Aiyar's actual reporting on outsiders in Europe is a clear indication of her journalistic talents. From the Sikh immigrants in Italy, to the Gujarati diamond entrepreneurs and the largely Jewish traders who preceded them, each of Aiyar's portraits is written gracefully and reported thoughtfully. Her knowledge of the cultures in which she has lived is extensive, and the characters she chooses to empathise with are brought to life vividly on the page, a real boon for a book with such wandering ambitions. Readers interested in adept narrative journalism will find it in sufficient quantities if they're willing to dig for it.
I often heard before moving overseas myself that culture shock comes in waves. When I first arrived in India I experienced the euphoria of new food and endless discovery. Then, after I began to build a life here, came a creeping frustration with the country's inefficiencies and slower pace of life. The euphoria returns on choice days, but in increasingly smaller doses. Fortunately, the frustration wanes, too.
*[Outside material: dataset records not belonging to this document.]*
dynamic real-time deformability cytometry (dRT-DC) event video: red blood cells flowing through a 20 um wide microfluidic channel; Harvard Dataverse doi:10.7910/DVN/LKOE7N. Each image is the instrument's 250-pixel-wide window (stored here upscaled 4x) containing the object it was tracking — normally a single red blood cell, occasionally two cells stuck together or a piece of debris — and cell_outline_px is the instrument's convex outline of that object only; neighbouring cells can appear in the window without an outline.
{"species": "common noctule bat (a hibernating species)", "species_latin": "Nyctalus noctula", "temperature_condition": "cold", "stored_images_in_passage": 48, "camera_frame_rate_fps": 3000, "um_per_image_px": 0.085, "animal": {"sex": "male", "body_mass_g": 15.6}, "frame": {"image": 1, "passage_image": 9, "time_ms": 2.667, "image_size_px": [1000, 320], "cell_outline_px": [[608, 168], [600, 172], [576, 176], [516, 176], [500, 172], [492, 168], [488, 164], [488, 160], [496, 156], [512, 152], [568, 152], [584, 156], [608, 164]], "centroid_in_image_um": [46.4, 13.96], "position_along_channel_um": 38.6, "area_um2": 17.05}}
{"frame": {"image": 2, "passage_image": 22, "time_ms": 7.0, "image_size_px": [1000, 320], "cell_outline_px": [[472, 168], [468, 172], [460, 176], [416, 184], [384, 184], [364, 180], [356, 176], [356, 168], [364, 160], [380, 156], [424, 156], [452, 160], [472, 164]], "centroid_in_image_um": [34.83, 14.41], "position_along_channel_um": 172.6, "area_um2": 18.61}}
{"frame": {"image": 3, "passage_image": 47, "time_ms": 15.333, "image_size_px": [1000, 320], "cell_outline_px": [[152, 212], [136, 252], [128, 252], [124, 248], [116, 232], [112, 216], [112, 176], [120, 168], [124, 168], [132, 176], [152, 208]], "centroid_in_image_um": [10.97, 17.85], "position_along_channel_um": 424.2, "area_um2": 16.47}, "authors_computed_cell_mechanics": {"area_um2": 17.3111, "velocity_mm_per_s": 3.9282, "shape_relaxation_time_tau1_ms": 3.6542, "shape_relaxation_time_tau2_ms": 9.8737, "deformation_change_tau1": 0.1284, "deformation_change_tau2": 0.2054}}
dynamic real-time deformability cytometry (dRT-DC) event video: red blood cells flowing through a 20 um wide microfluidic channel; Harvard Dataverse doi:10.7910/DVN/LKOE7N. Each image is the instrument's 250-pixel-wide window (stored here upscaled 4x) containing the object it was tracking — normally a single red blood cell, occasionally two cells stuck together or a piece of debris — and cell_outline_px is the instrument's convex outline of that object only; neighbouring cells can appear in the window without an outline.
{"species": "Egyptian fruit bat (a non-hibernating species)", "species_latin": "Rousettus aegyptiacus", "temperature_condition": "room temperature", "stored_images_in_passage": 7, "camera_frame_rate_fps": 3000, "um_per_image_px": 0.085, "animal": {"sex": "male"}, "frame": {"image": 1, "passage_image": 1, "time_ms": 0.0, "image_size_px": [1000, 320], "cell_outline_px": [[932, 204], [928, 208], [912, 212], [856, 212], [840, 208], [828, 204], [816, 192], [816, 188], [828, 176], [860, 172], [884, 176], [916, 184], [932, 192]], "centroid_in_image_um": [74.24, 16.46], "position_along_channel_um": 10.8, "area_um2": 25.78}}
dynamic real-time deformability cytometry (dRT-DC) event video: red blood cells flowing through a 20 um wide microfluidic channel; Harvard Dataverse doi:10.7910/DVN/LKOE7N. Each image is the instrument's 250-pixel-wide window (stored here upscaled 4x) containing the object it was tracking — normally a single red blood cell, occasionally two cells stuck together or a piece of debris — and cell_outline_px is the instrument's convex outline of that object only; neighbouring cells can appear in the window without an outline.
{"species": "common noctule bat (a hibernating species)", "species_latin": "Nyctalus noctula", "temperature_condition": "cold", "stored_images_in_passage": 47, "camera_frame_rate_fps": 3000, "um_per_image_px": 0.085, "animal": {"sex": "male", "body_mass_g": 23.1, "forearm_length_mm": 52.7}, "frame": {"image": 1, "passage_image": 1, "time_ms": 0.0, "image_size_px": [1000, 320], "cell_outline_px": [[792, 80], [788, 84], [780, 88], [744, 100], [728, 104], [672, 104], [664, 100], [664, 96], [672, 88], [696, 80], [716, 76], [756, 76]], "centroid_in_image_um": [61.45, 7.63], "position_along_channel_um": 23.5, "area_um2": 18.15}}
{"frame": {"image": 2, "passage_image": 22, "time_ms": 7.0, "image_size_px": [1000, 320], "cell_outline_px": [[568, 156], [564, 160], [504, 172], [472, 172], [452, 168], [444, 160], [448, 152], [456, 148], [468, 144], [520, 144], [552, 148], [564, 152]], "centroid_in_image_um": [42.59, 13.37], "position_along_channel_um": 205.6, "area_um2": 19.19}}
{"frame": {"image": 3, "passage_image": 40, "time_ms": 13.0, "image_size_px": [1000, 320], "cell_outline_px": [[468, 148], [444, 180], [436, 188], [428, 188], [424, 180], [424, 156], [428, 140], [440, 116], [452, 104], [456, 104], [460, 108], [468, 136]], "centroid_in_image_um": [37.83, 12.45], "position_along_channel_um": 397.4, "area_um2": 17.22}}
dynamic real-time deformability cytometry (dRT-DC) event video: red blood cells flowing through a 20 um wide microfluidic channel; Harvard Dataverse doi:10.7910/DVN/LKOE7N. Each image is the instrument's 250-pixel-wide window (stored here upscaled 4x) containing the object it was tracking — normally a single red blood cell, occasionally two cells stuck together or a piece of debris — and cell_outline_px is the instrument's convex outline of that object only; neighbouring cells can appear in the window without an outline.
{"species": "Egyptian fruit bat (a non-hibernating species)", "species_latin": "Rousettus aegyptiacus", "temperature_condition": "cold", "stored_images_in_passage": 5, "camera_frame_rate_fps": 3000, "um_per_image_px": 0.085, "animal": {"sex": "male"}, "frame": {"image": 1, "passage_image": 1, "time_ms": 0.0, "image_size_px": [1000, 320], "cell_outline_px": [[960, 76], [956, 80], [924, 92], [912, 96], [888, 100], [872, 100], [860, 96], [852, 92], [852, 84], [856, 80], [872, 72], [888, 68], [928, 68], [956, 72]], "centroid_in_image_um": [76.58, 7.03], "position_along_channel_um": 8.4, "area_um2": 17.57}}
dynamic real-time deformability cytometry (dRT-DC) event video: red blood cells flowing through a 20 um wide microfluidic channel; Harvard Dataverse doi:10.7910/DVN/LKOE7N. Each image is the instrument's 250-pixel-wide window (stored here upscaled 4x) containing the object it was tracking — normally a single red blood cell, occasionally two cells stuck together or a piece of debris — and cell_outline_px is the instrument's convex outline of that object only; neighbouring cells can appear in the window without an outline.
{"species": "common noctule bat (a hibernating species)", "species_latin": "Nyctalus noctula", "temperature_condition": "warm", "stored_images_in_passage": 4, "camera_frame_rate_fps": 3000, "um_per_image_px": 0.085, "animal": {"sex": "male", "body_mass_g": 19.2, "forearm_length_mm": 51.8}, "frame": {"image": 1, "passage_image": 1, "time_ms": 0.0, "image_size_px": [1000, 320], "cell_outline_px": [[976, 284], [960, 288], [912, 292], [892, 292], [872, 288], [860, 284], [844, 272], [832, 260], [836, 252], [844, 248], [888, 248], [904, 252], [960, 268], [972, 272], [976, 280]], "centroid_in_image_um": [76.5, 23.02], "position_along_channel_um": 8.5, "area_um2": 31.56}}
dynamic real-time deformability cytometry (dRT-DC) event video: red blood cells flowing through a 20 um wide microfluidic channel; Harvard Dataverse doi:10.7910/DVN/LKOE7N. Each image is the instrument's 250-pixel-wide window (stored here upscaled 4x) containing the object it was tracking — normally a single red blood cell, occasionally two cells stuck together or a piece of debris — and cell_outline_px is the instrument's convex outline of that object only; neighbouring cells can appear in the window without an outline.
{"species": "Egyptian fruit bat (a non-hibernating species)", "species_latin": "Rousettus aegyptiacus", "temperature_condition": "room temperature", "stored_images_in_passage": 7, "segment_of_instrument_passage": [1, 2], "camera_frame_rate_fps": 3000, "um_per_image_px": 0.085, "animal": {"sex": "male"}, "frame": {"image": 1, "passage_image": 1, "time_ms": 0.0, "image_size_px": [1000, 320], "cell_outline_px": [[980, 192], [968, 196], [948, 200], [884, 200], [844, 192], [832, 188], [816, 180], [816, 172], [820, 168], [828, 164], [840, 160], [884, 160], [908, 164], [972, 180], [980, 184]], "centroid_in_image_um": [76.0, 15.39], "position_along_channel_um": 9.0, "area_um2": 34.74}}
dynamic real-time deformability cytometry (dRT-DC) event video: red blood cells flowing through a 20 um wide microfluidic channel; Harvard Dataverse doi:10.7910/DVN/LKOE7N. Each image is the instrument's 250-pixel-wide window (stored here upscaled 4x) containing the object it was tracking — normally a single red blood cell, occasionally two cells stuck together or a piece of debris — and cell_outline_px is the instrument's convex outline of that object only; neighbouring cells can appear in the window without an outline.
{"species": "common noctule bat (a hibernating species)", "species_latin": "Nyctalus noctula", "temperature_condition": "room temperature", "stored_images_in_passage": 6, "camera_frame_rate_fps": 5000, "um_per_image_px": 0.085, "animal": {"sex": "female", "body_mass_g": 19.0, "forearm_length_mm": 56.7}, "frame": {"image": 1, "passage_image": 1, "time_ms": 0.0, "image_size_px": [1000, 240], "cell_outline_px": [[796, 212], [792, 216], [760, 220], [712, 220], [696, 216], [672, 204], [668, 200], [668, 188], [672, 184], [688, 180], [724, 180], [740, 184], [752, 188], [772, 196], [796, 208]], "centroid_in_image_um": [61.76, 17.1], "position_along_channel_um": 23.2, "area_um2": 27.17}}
Throughout the book Aiyar seems to have encountered these waves in her journey West, even if frustration may have served as a stronger impetus for her writing than euphoria. By the end of the work, however, the undulations seem to subside. Aiyar writes, "[O]ver time, I was able to understand how this First World 'crisis' must feel to those experiencing it. Gradually, a reluctant empathy made pathways through my irritation with the hypocrisy and arrogance I encountered so regularly in Europe." And, to the extent that empathy is a worthy goal of any narrative, Aiyar certainly succeeds. Not only for herself, but also for this sometimes exasperated reader.
~Adam B Lerner is a Henry Luce Scholar from Washington, DC. He is currently a Visiting Fellow at the Caravan.